Muse TECHNOLOGIES
Menu
Music and Language Theories |
The way in which language is perceived in the brain and the way music is perceived in the brain “overlap in important ways” (Patel 1). Neuroimaging research has supported the case for “synaptic overlap by showing that musical syntactic processing activates ‘language’ areas of the brain” (Patel 1). This information was gained by recording what occured when musicians listened to sentences and musical chord sequences and the same parts of the brain were being used for each. The neuroimaging proves why music increases one’s language and speech abilities as stated in the Memory, Focus, and IQ webpage.

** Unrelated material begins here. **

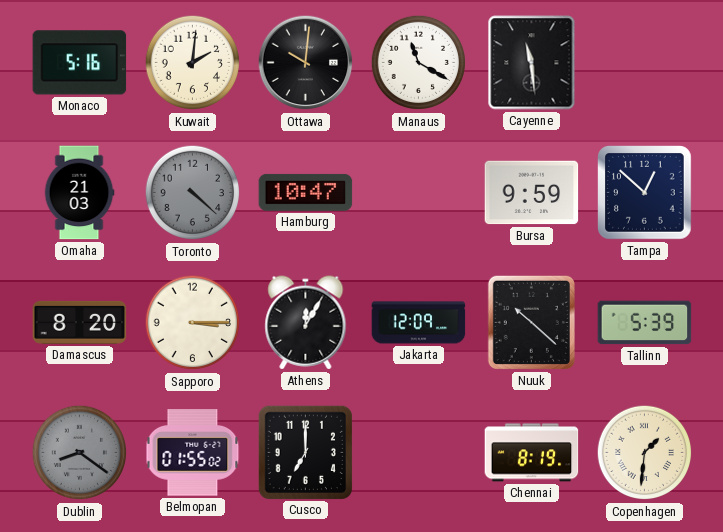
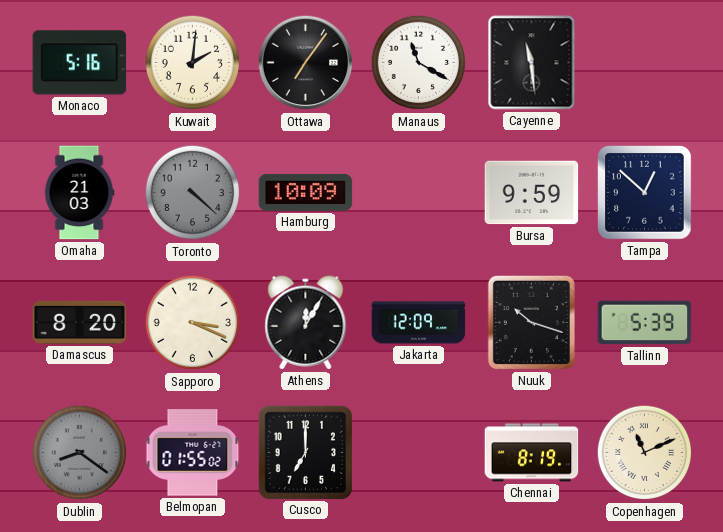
Ottawa: 10:01 -> 7:06
Hamburg: 10:47 -> 10:09
Sapporo: 3:15 -> 3:19
Nuuk: 10:22 -> 10:18
Copenhagen: 1:31 -> 11:11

While music and language have been concluded to be perceived in the same regions of the brain, it has been concluded that “the mental representations of linguistic and mental syntax are quite different” (Patel 2). The perception of language and music have been split into two leading theories. The first being Gibson’s Dependency Locality Theory of language processing which states “linguistic sentence comprehension involves two distinct components” (Patel 2).The first component is structural storage which keeps track of sentences in time. The second component is structural integration which connects the words of a sentence based upon its structure. The theory for musical perception is called “Lerdahl’s Tonal Pitch Space theory, which states that in music “there is a hierarchical structure of importance such that some pitch classes are perceived as more stable and central than others” (Patel 5). For example, in the key C major, C (the root) is the most stable, followed by G (the fifth), then E (the third). Lerdahl’s theory actually “provides an algebraic model for qualifying the tonal distance between and two musical chords in a sequence” (Patel 5). This explains the main difference between the perception of language and music because music perception is not in a sequential matter, rather a hierarchical matter, while language perception does follow a sequential matter.